What is expected - Restate all entries exactly.

==== Given records ====

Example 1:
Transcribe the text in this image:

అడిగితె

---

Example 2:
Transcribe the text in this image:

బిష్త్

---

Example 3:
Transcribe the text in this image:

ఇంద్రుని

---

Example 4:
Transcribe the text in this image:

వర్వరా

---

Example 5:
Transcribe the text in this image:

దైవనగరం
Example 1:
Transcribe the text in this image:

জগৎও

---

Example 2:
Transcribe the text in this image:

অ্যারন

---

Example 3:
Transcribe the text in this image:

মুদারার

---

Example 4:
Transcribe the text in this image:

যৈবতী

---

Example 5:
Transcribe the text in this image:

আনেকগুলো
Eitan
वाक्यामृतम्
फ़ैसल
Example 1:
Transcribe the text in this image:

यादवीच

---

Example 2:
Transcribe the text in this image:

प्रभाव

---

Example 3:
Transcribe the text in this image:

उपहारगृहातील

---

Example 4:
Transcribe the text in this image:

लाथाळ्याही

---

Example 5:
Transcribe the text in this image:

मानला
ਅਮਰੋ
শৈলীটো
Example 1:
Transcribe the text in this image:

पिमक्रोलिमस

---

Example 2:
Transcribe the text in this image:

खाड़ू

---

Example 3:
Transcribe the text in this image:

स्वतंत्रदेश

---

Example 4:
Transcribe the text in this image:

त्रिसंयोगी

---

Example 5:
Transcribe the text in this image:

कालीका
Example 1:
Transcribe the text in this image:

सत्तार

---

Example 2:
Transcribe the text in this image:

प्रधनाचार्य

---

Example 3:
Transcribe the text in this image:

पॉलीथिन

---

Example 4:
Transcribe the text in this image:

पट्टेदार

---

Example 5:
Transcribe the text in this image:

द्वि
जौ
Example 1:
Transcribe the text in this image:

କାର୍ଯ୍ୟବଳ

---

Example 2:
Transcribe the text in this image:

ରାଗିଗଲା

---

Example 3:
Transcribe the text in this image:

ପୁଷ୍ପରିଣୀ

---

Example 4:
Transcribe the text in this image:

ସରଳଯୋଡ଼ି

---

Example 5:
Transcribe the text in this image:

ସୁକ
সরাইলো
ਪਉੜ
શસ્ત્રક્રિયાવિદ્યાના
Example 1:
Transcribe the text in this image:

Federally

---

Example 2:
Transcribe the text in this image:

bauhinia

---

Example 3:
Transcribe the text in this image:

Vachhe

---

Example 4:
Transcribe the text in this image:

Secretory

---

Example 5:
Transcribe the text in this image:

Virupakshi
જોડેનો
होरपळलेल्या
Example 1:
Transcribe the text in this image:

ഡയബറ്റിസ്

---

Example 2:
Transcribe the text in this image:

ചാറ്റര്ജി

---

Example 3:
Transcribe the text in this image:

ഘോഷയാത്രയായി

====

Solution for this problem -
Example 1:
Transcribe the text in this image:

అడిగితె

---

Example 2:
Transcribe the text in this image:

బిష్త్

---

Example 3:
Transcribe the text in this image:

ఇంద్రుని

---

Example 4:
Transcribe the text in this image:

వర్వరా

---

Example 5:
Transcribe the text in this image:

దైవనగరం
Example 1:
Transcribe the text in this image:

জগৎও

---

Example 2:
Transcribe the text in this image:

অ্যারন

---

Example 3:
Transcribe the text in this image:

মুদারার

---

Example 4:
Transcribe the text in this image:

যৈবতী

---

Example 5:
Transcribe the text in this image:

আনেকগুলো
Eitan
वाक्यामृतम्
फ़ैसल
Example 1:
Transcribe the text in this image:

यादवीच

---

Example 2:
Transcribe the text in this image:

प्रभाव

---

Example 3:
Transcribe the text in this image:

उपहारगृहातील

---

Example 4:
Transcribe the text in this image:

लाथाळ्याही

---

Example 5:
Transcribe the text in this image:

मानला
ਅਮਰੋ
শৈলীটো
Example 1:
Transcribe the text in this image:

पिमक्रोलिमस

---

Example 2:
Transcribe the text in this image:

खाड़ू

---

Example 3:
Transcribe the text in this image:

स्वतंत्रदेश

---

Example 4:
Transcribe the text in this image:

त्रिसंयोगी

---

Example 5:
Transcribe the text in this image:

कालीका
Example 1:
Transcribe the text in this image:

सत्तार

---

Example 2:
Transcribe the text in this image:

प्रधनाचार्य

---

Example 3:
Transcribe the text in this image:

पॉलीथिन

---

Example 4:
Transcribe the text in this image:

पट्टेदार

---

Example 5:
Transcribe the text in this image:

द्वि
जौ
Example 1:
Transcribe the text in this image:

କାର୍ଯ୍ୟବଳ

---

Example 2:
Transcribe the text in this image:

ରାଗିଗଲା

---

Example 3:
Transcribe the text in this image:

ପୁଷ୍ପରିଣୀ

---

Example 4:
Transcribe the text in this image:

ସରଳଯୋଡ଼ି

---

Example 5:
Transcribe the text in this image:

ସୁକ
সরাইলো
ਪਉੜ
શસ્ત્રક્રિયાવિદ્યાના
Example 1:
Transcribe the text in this image:

Federally

---

Example 2:
Transcribe the text in this image:

bauhinia

---

Example 3:
Transcribe the text in this image:

Vachhe

---

Example 4:
Transcribe the text in this image:

Secretory

---

Example 5:
Transcribe the text in this image:

Virupakshi
જોડેનો
होरपळलेल्या
Example 1:
Transcribe the text in this image:

ഡയബറ്റിസ്

---

Example 2:
Transcribe the text in this image:

ചാറ്റര്ജി

---

Example 3:
Transcribe the text in this image:

ഘോഷയാത്രയായി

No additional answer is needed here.